Lawmakers have unanimously approved constitutional changes that will alter how the UK legislates for the Cayman Islands.
The changes now make it mandatory for the UK to consult with the premier on any legislation or Orders in Council that may directly affect the Cayman Islands, and that Cabinet offer its view on the legislation or order.
It also removes some of the reserve powers held by the governor, including the ability to write legislation.
The push for the changes was triggered by amendments to the Sanctions and Anti-Money Laundering Law last year which imposed the mandatory creation of public beneficial ownership registers on British Overseas Territories, including Cayman.
Now that the local process is finalised, once the legislators’ motion is sent to the UK, the revised Constitutional Order will go through the formal process in there. It is expected that the new order will be confirmed by the Privy Council in February 2020, according to a statement from the Premier’s Office.
Premier Alden McLaughlin brought the government motion on the changes Friday in the Legislative Assembly.
McLaughlin, at the close of the debate on the motion, expressed pride that fellow legislators could put aside partisan politics and work together on the issue.
“We have done the country proud this day. I believe in time this decision, what I expect to be an unanimous decision of this House, will be looked upon as one of the critical points in the continued development and maturity of these islands as a constitutional democracy,” McLaughlin said he closed the debate on the government motion on the changes.
Declaring the vote, House Speaker McKeeva Bush announced the division of 18 ayes and zero against.
“If I could vote I would say aye too,” Bush quipped.
While there was consensus, Opposition Leader Arden McLean still maintained his concern over the governor’s ability to address the legislature.

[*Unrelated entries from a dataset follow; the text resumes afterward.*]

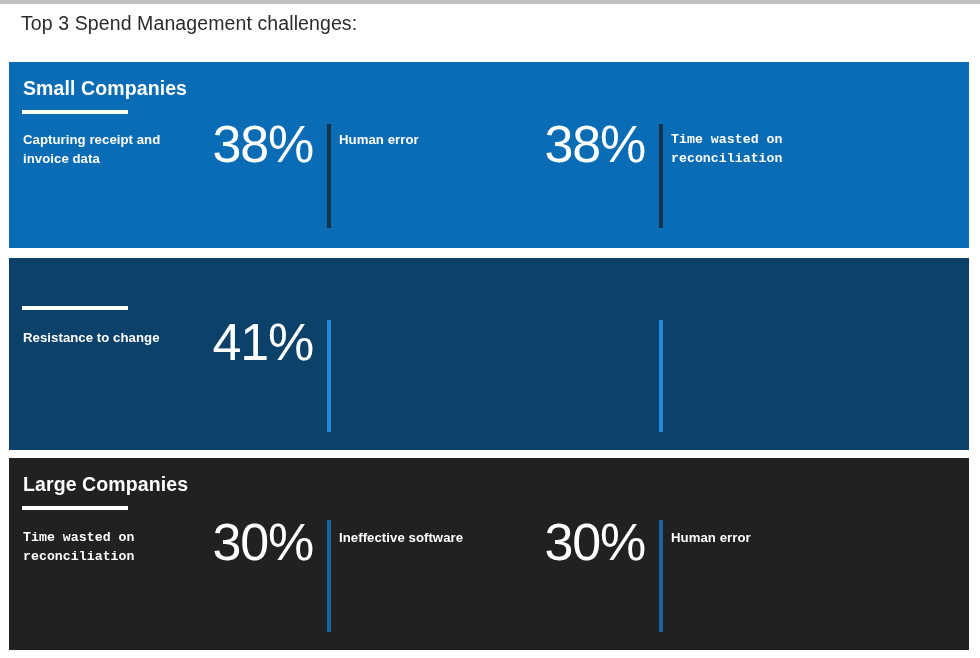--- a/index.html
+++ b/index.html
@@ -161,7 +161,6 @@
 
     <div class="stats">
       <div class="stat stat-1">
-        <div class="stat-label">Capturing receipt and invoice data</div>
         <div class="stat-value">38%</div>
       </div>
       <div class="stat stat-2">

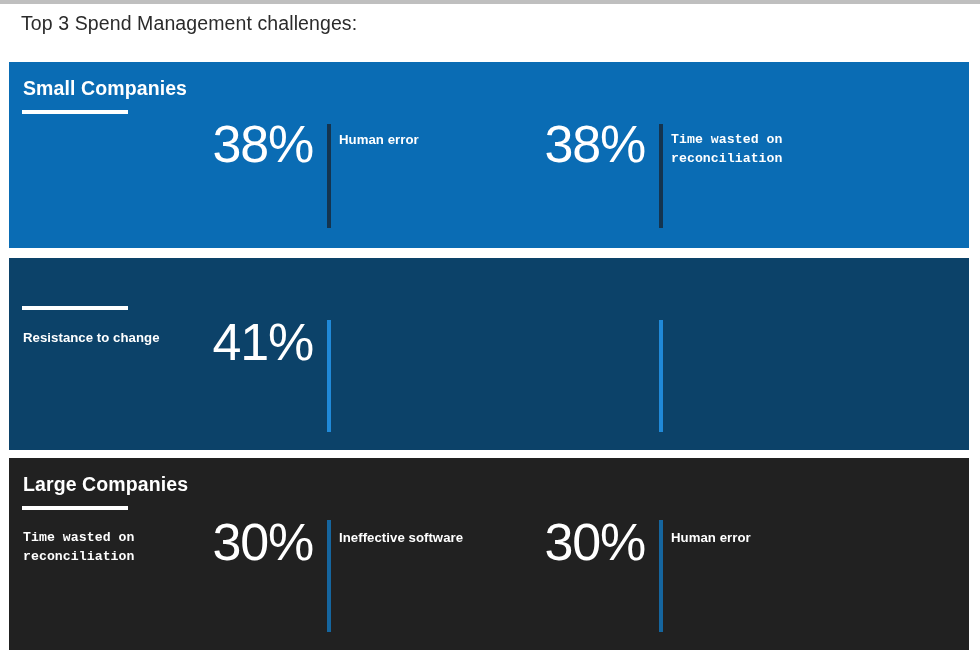--- a/index.html
+++ b/index.html
@@ -169,6 +169,7 @@
       </div>
       <div class="stat stat-3">
         <div class="stat-label w-wide">Time wasted on reconciliation</div>
+        <div class="stat-value">32%</div>
       </div>
     </div>
   </div>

It leaves the possibility for the “disruption of the political harmony” of the Cayman Islands, he said.
McLean, in a brief comment to the Cayman Compass on the passage of the motion, welcomed the unity demonstrated by fellow lawmakers through their unanimous support of the changes.
“It is important that the Legislative Assembly works in unison on matters of such importance to the country,” he said. “It is clear that the entire membership of our legislature recognises that this constitutional reform is important to the advancement of our autonomy and governance. I applauded the members for voting unanimously in support of the changes.”
Legislators, in their contributions, agreed with the changes, but they maintained that wider public involvement was needed.
To this end the premier announced the creation of a website, www.exploregov.ky/constitutionalreform, where the public can access key constitutional documents and give input.
North Side MLA Ezzard Miller, who was part of the negotiating team for the changes, welcomed Friday’s unanimous vote.
“These constitutional changes approved by the legislators tonight [Friday] will greatly enhance the ability of Caymanians to govern Cayman for Caymanians,” Miller told the Compass.
All legislators recognised the importance of the changes and the urgency to get it approved before the UK election is held on 12 Dec.
The changes that were debated were issued together with a letter from UK Overseas Territories Minister Lord Tariq Ahmad last month.
McLaughlin praised Ahmad and former UK Prime Minister Theresa May for their efforts during the negotiating process.
The UK would usually require a referendum for constitutional changes unless the reforms are declared by the premier and leader of the opposition to be minor or not controversial.
Both the premier and opposition leader agreed that while the changes were significant, they were not controversial and therefore a public referendum was not necessary.
Bodden Town West MLA Chris Saunders was a strong advocate for a referendum and said he still believes the public should have its say.
However, he still gave his support for the changes Friday as he said it was too important not to move the process forward.
“Our ability to govern comes from the consent of the governed, and as such, my first preference would have been that the proposed changes be done via a referendum. However, with the uncertainties in the current UK political landscape, I would prefer to explain my actions for supporting the proposed changes rather than my inactions in exposing the Cayman Islands to external threats that may affect our way of life,” Saunders told the Compass.